Dear all,
I am currently working on predicting platform motions from fairlead tension time-series data using machine learning. However, I am facing a challenge:
while motion → tension can be predicted accurately, the inverse problem (tension → motion) does not achieve the same level of accuracy.
Can someone provide insights on why this happens or how to address it?
Best regards,
Kajal
Dear @Kajal.Thakur,
I would guess your finding is related to a similar finding that quasi-static mooring models are typically accurate enough to capture floater motion, but are not accurate for calculating mooring loads. This is related to the fact that the quasi-static mooring models capture low-frequency effects well, but do not capture high-frequency effects, where mooring dynamics are important to resolve. Mooring loads are driven by both low- and high-frequencies whereas floater motions are typically low frequency. Of course, these results may be floater dependent.
Best regards,
Dear @Jason.Jonkman ,
Thank you for the clarification. In my case, when platform motion is used as the input, I am able to predict the resulting mooring tension accurately. However, the reverse mapping—predicting motion from tension—does not achieve the same level of accuracy.
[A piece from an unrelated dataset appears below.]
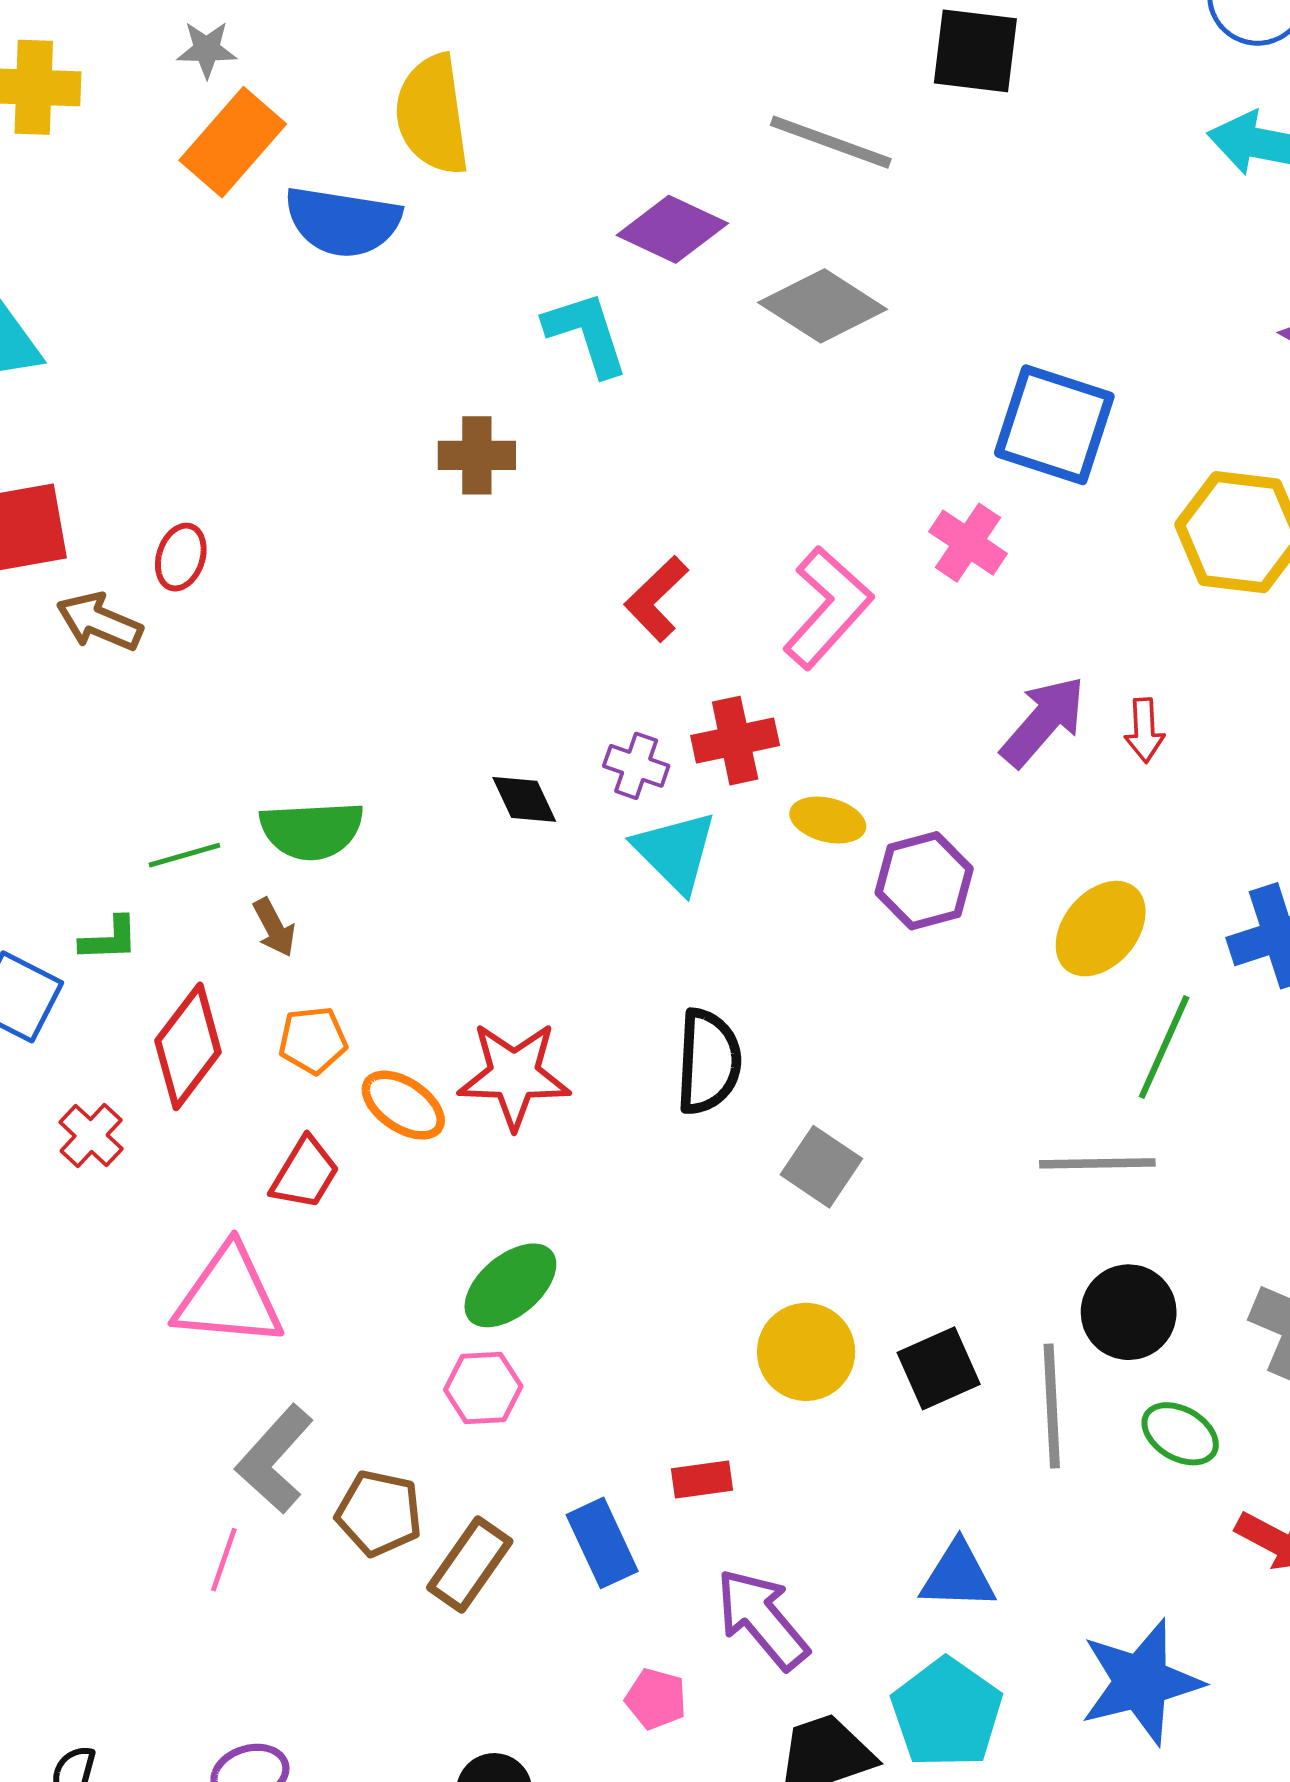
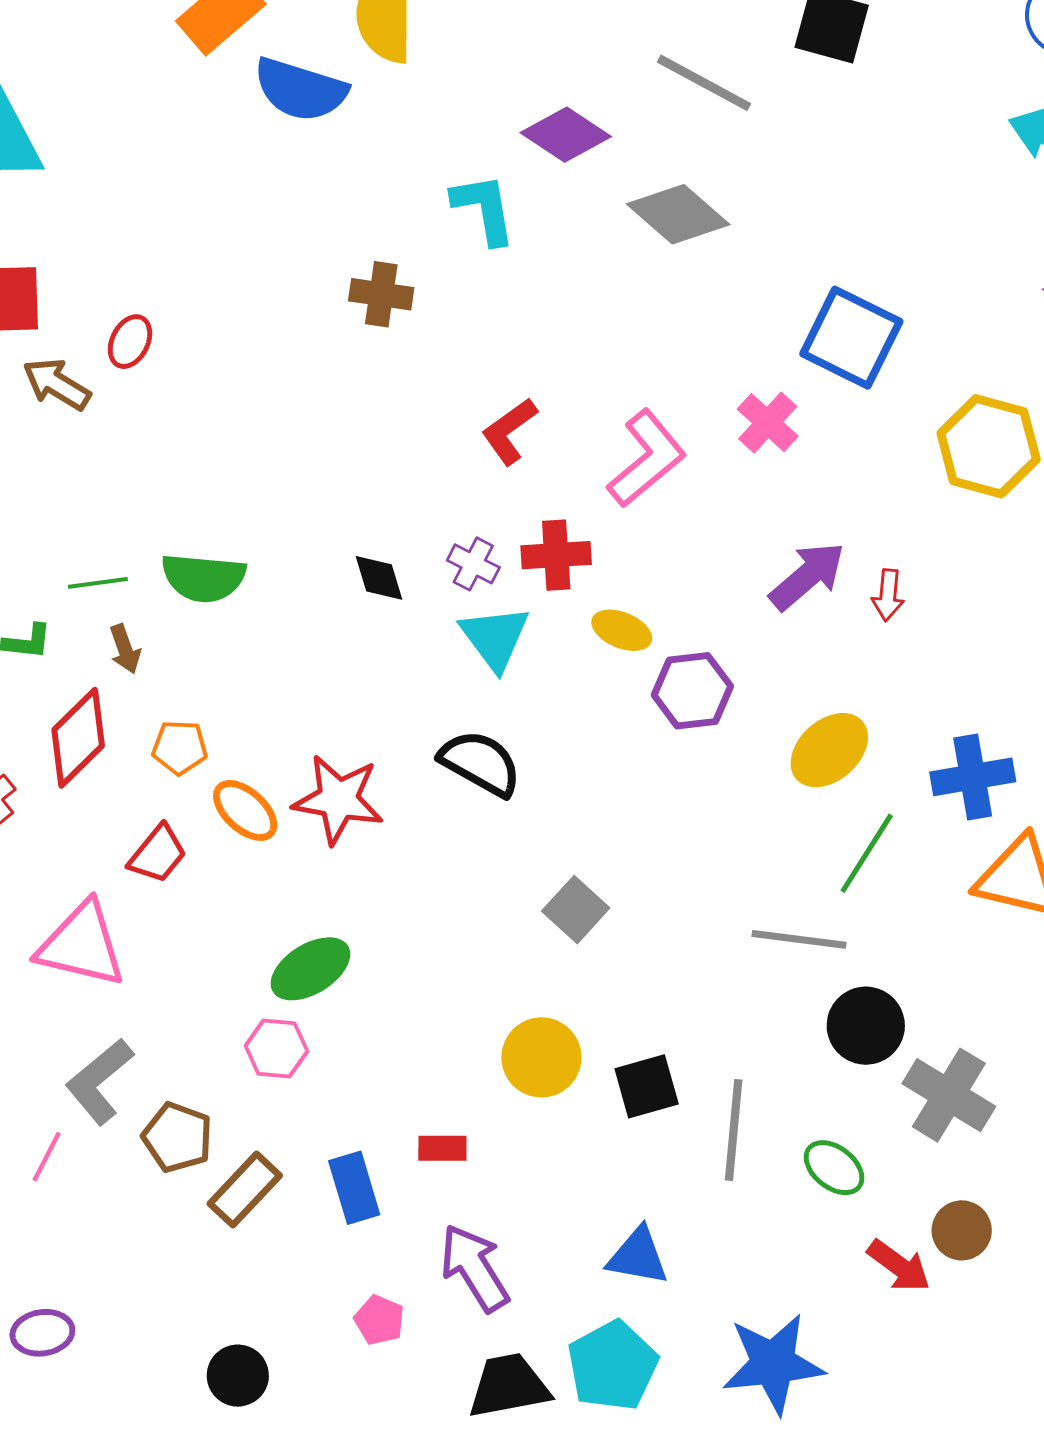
brown arrow: (274, 927) -> (125, 649), moved
black semicircle: (708, 1062) -> (480, 763), moved, turned -72
black circle: (1129, 1312) -> (866, 1026), moved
This may be due to the reasons you mentioned, particularly the influence of high-frequency mooring dynamics that are not uniquely recoverable from tension measurements alone.
Could you suggest any alternative approaches or methodologies that could help address this limitation in the inverse prediction problem?
Best regards,
Kajal
Dear @Kajal.Thakur,
I’m not sure I can suggest more without knowing more about what you have done and what results you are obtaining so far.
Best regards,